Friday, Dec. 13, 1963

Closing the Loophole

When the Retail Clerks Union signed a contract with the Food Fair supermarkets in Florida in 1960, four nonunion workers protested because it included an "agency shop" clause requiring them to pay "service fees" equal to union dues. The dissenters said that this violated the right-to-work law that Florida enacted in 1944. The U.S. Supreme Court last June upheld their argument but left a question open: Is it up to the state courts or to the National Labor Relations Board to interpret and enforce right-to-work laws?

In a unanimous 8-0 decision (former Secretary of Labor Arthur Goldberg did not take part), the Supreme Court last week held that jurisdiction over right-to-work issues lies with the state courts. "It would be odd," wrote Justice William O. Douglas, "to construe [the 1947 Taft-Hartley Law] as permitting a state to prohibit the agency clause but barring it from implementing its own law."

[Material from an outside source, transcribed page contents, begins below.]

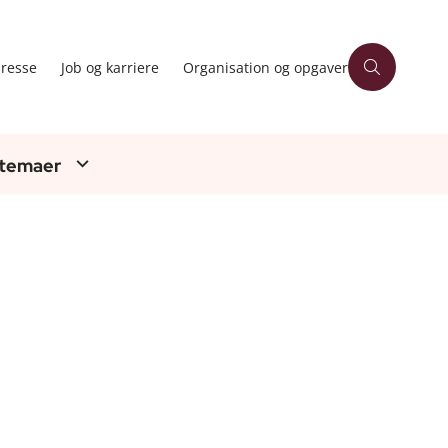
resse
Job og karriere
Organisation og opgaver
 temaer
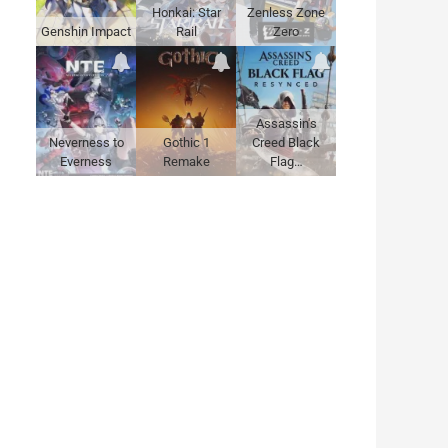
Honkai: Star
Zenless Zone
Genshin Impact
Rail
Zero
Assassin's
Neverness to
Gothic 1
Creed Black
Everness
Remake
Flag…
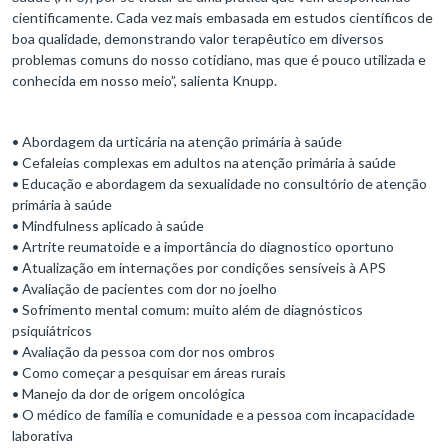
cientificamente. Cada vez mais embasada em estudos científicos de
boa qualidade, demonstrando valor terapêutico em diversos
problemas comuns do nosso cotidiano, mas que é pouco utilizada e
conhecida em nosso meio”, salienta Knupp.
• Abordagem da urticária na atenção primária à saúde
• Cefaleias complexas em adultos na atenção primária à saúde
• Educação e abordagem da sexualidade no consultório de atenção
primária à saúde
• Mindfulness aplicado à saúde
• Artrite reumatoide e a importância do diagnostico oportuno
• Atualização em internações por condições sensíveis à APS
• Avaliação de pacientes com dor no joelho
• Sofrimento mental comum: muito além de diagnósticos
psiquiátricos
• Avaliação da pessoa com dor nos ombros
• Como começar a pesquisar em áreas rurais
• Manejo da dor de origem oncológica
• O médico de família e comunidade e a pessoa com incapacidade
laborativa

The decision sealed off the loophole that labor had hoped to use to circumvent the right-to-work laws that have been passed in 20 states. Right-to-work's prime target is the union shop, in which workers must join a union to keep their jobs. To overcome resistance to such compulsory union membership, labor has written agency-shop clauses into contracts covering an estimated 1,000,000 workers. But in 19 of the right-to-work states, the agency shop is now doomed. Among them, only heavily industrialized Indiana specifically permits it, and labor's only recourse in the others is outright repeal of the right-to-work laws. And while labor has managed to repeal such laws in Delaware, Hawaii, Louisiana, Maine and New Hampshire since 1947, Indiana is the only state where it now has even a remote chance of success.

But if labor's prospects of uprooting right-to-work are dim, the prospects of the National Right-to-Work Committee, under its President S. D. Cadwal-lader, a Cincinnati railroad conductor, of planting it in new ground are even dimmer. In industrial states, right-to-work is political poison. Says one A.F.L.-C.I.O. spokesman: "I'd like to see them put it on the ballot."